**REQUISITO 1:** Liste os locais onde, segundo o texto sobre racismo, normalmente acontecem as ocorrências de discriminação e constrangimento no dia a dia.
**REQUISITO 2:** Transcreva, do texto sobre racismo, o trecho entre "No Brasil, a" e "que é isso.", ambos inclusive.

──────── TRECHO FORNECIDO

Lábios carnudos (beiços), orelhas pequenas, nariz achatado,
cabelo crespo e pele negra. Este é o biotipo negro que aliado ao gênero expoem
um fator duplo de discriminação. Não adianta fechar os olhos. O racismo existe
e está presente em toda a sociedade, inclusive no meio cristão. Como a Igreja
Evangélica de hoje pode abordar e combater tamanho mal? Não combate. Camufla,
finje, se omite e faz de conta que está tudo bem. Mas o racismo é uma enorme ferida
putrefata à qual tentam tapar com faixas brancas.
Confundidos com ladrões, comparados a macacos,
insultados simplesmente pela cor da pele. Mesmo em pleno século XXI, não são
raros os casos de racismo no mundo, que vão desde uma piada contada numa roda
de amigos - piadas essas que também são contadas nas rodinhas de
"comunhão" cristãs - até registros de injustiças, crimes e mortes.
Recentemente, os campos de futebol viraram cenários
para lamentáveis manifestações desse tipo. Quem não se lembra da triste cena de
um torcedor espanhol jogando uma banana em direção ao jogador brasileiro Daniel
Alves durante uma partida? E de toda uma torcida no Peru imitando o som de
macaco nas vezes em que o também brasileiro Tinga pegava na bola?
Não foi à toa que a temática da Copa do Mundo 2014,
realizada no Brasil, foi o combate ao racismo. Fora do esporte, as cenas de
preconceito são ainda mais frequentes. Há pouco tempo, um ator carioca foi
preso injustamente após ser confundido com um bandido. O que ele tinha em comum
com o suposto assaltante? A cor da pele. São inúmeras as ocorrências de
discriminação e constrangimento no dia a dia, que normalmente acontecem em
lojas, restaurantes, empresas e agências de seleção de pessoal. E muitas vezes
a agressão não é só verbal ou psicológica, é física também e pode acabar em morte.
No Brasil, a possibilidade de um adolescente negro ser
vítima de homicídio é 3,7 vezes maior do que a de um branco, segundo um
levantamento divulgado em 2013 pelo Instituto de Pesquisa Econômica Aplicada
(Ipea). No estudo, o Espírito Santo aparece como o segundo estado, numa lista
de 10, que oferece mais perigo para o jovem negro, perdendo só para Alagoas. E,
por mais incrível e vergonhoso que seja, há casos de racismo até mesmo dentro
da Igreja Evangélica. E eu, como negro e afrodescendente, sei bem o que é isso.
Racismo velado
O racismo camuflado é a prova inequívoca de que o
pecado da hipocrisia é latente no meio evangélico. "Na Igreja Evangélica
não há racismo; afinal, todos são iguais perante a Deus". Tal pensamento, pregado por lideranças e
aceito como realidade por evangélicos, tem entrado em confronto com a prática
do amor ao próximo, reconhecido como o segundo mandamento de Jesus.

────────────────
──────── REGISTROS EXTRAÍDOS

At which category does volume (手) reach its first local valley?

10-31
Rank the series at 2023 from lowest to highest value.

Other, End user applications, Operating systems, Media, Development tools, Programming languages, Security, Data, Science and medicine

────────────────
──────── REGISTROS EXTRAÍDOS

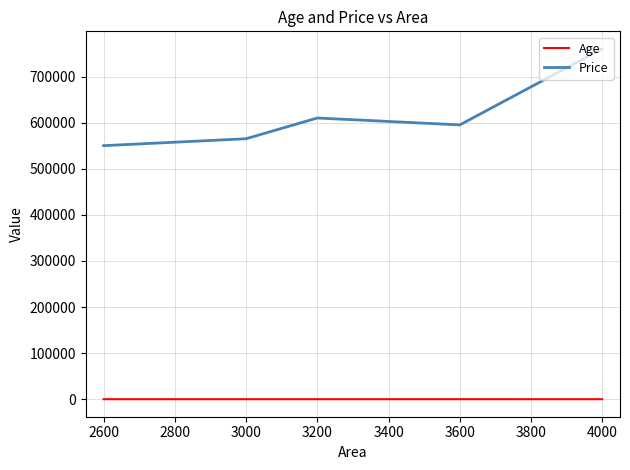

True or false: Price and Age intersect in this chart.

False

────────────────

**RESPOSTA 1:** Lojas; restaurantes; empresas; agências de seleção de pessoal.

**RESPOSTA 2:**
No Brasil, a possibilidade de um adolescente negro ser
vítima de homicídio é 3,7 vezes maior do que a de um branco, segundo um
levantamento divulgado em 2013 pelo Instituto de Pesquisa Econômica Aplicada
(Ipea). No estudo, o Espírito Santo aparece como o segundo estado, numa lista
de 10, que oferece mais perigo para o jovem negro, perdendo só para Alagoas. E,
por mais incrível e vergonhoso que seja, há casos de racismo até mesmo dentro
da Igreja Evangélica. E eu, como negro e afrodescendente, sei bem o que é isso.